Dès le 25 juin, la HAS donnait son feu vert à la commercialisation tout en faisant observer que les préservatifs EDEN ne présentaient pas, en eux-mêmes, d’avantages préventifs spécifiques. Suivirent alors des tractations entre Majorelle et le Comité économique des produits de santé (CEPS) –tractations comme toujours secrètes pour s’entendre sur le prix et, corollaire, le coût à supporter par l’Assurance maladie. Et cinq mois plus tard, on apprend qu’un accord a finalement été trouvé.
«Compte tenu des cas de transmission qui seront évités avec le préservatif remboursable, et du coût actuel de prise en charge des IST qui s’élève à 2 milliards d’euros dont 1,6 pour le seul VIH (11.000 euros par an pour un patient atteint du VIH), le remboursement du préservatif EDEN par l’Assurance maladie permettra de réaliser d’importantes économies dans les prochaines années», assure le Laboratoire Majorelle. Pour sa part, la HAS aimerait que des données «permettant de mesurer l’impact sur la santé publique de la prise en charge par l’Assurance maladie des préservatifs» soient disponibles lors du renouvellement de la demande de remboursement. Rien, malheureusement, ne semble prévu sur ce sujet.
Dernier outil de la palette préventive à être pris en charge
Rédiger une ordonnance pour des préservatifs? Certains médecins s’interrogent. Ils s’étonnent aussi de la complexité du dispositif: il faudra une consultation médicale (prise en charge par l’Assurance maladie) pour pouvoir bénéficier de préservatifs (également pris en charge) délivrés par des pharmaciens d’officine…. À dire vrai, on butte ici sur l’une des ambiguïtés du système de protection sociale français confronté à la recrudescence des IST en général, et des infections par le VIH en particulier.

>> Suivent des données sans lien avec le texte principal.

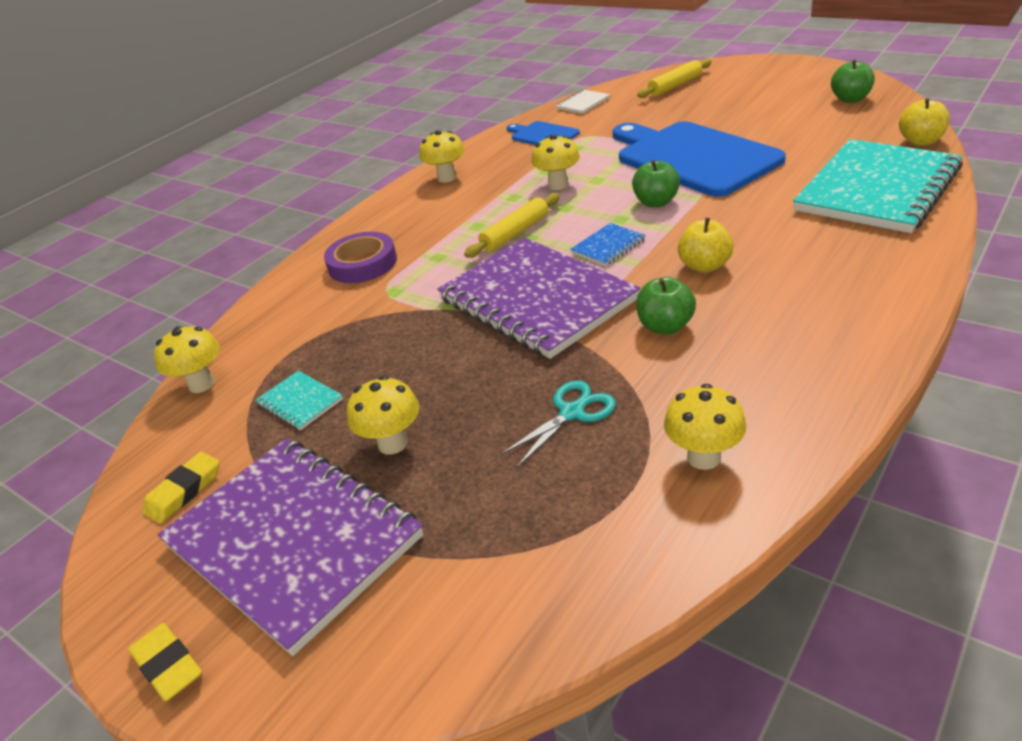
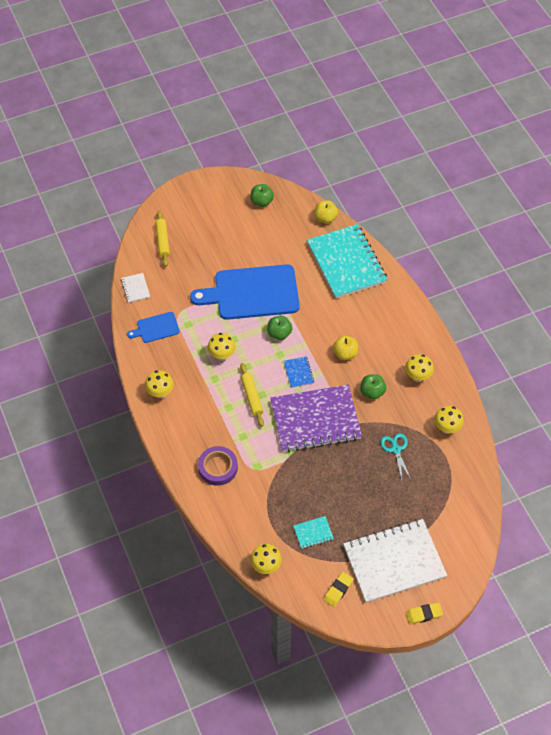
camera: 65 degrees left, 20 degrees up
(184, 491) = (338, 590): yellow eraser -> yellow eraser turned 60 degrees clockwise
(293, 541) = (394, 562): purple notebook -> white notebook
(392, 443) = (366, 511): yellow mushroom -> yellow mushroom (417, 377)

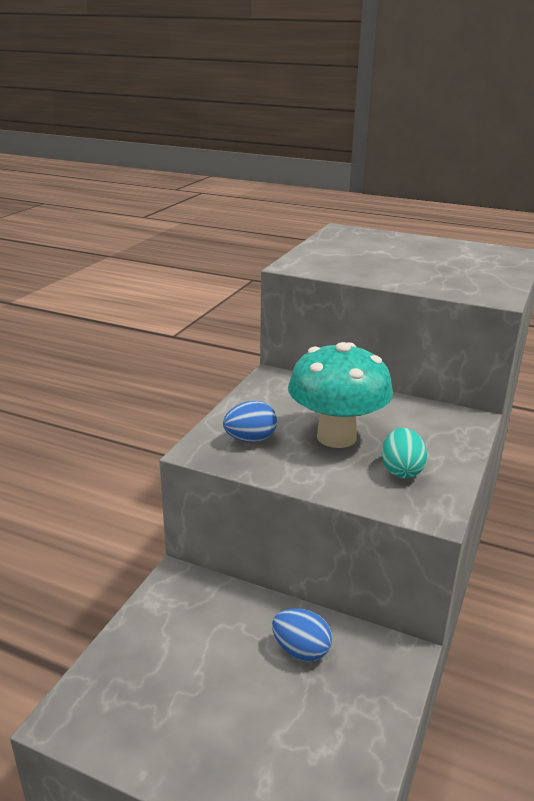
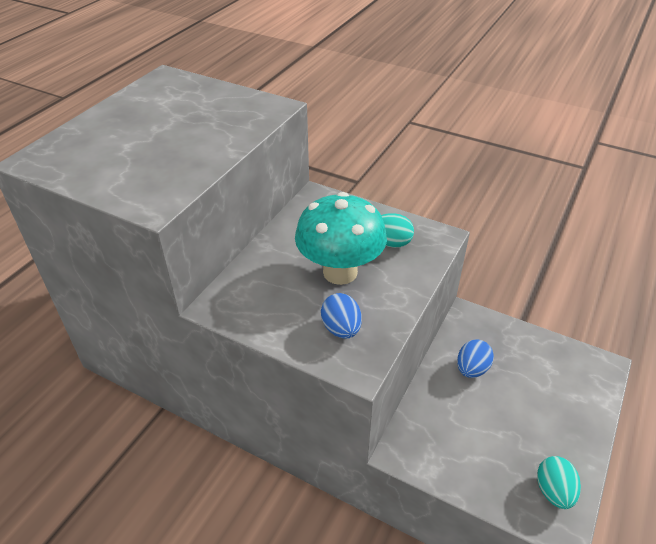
camera: 85 degrees left, 15 degrees up
(111, 718) = (553, 491): none -> turquoise egg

La feuille de route 2018-2020 de la stratégie nationale de santé sexuelle prévoit «d’améliorer le parcours de santé en matière d’infections sexuellement transmissibles». «À quelques jours de la journée mondiale de lutte contre le sida, il est important de rappeler notre palette de prévention contre cette infection», souligne ce 27 novembre Agnès Buzyn. Et la ministre de citer: le dépistage, le traitement du VIH comme prévention (une charge virale indétectable signifie l’absence de risque de transmission), la prophylaxie pré-exposition (PrEP) par toutes les personnes concernées, le traitement post-exposition (TPE), et le préservatif qui reste l’outil de base de la prévention.
Or, dans cette palette préventive, seul le préservatif n’était pas jusqu’à présent pris en charge par l’Assurance maladie. Un préservatif également utilisé comme méthode contraceptive par un nombre nullement négligeable de couples hétérosexuels –et ce alors que toutes les autres méthodes contraceptives (ou presque) sont remboursées par la collectivité.
De ce point de vue, et même si rien ne permet de prévoir le nombre de personnes qui seront concernées à l’avenir, le remboursement d’EDEN constitue bel et bien un événement historique.